If successful, ICOs usually offer these benefits to early investors and projects:
If a token is in great demand, investors get a chance to buy it at a lower price before its price surges on the day of the listing.
An ICO has lower regulations than an IPO. Therefore, the number of investors able to participate in these ICOs is higher than in an IPO.
Access to Global Investors
An ICO helps companies receive investments from all across the world due to the ease of transacting in cryptocurrencies. This would not be possible in an IPO as bank transfers would not be an easy task for investors from different parts of the globe.
Reverse ICO vs Traditional ICO
The main difference between a reverse ICO and a traditional ICO is the company that is raising funds.
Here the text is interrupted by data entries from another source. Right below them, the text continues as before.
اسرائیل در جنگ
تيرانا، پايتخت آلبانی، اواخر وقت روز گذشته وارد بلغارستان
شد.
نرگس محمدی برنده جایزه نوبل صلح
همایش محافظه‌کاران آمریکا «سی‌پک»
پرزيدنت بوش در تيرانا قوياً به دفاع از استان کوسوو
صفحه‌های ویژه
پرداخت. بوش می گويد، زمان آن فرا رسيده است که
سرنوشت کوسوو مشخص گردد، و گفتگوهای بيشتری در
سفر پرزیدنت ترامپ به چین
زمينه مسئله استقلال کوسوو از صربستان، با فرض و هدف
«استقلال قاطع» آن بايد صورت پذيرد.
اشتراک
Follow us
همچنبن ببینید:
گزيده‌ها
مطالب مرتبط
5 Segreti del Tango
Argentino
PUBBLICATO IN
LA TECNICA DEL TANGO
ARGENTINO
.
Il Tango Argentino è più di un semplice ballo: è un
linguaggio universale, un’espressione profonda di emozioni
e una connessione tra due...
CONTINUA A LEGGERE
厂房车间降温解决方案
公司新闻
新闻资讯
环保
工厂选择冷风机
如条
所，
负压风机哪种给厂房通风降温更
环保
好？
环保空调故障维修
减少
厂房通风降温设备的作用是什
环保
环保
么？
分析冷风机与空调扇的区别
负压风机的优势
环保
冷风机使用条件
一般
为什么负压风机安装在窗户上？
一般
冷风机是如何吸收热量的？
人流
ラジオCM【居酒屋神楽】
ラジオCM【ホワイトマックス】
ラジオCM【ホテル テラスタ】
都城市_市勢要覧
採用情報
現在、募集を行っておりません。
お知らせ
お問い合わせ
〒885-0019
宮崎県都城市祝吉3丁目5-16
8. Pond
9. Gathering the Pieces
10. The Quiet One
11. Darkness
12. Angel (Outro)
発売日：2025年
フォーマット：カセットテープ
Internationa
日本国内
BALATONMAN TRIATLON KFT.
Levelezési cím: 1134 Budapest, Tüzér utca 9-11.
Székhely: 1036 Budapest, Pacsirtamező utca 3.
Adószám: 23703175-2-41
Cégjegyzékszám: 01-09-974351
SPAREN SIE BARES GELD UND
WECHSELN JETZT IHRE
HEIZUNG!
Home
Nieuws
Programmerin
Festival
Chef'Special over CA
An already-established company has more advantages than a new company.
An ICO exposes a project to reduced legal challenges. This gives rise to numerous scams and frauds often occurring in ICOs. A reverse ICO requires a higher level of transparency that helps gain investors’ trust.
The company raising funds in a reverse ICO usually has a pre-existing user base.
A very important difference is that the established company has a successful business model and multiple years of experience, however, all of this is lacking in a new crypto startup.
There are not too many established companies that accept or use cryptocurrencies at the moment. This is mostly due to the volatility in the crypto market. Due to this reason, there are very few companies that use cryptocurrencies in their business, resulting in reverse ICO being a rare event.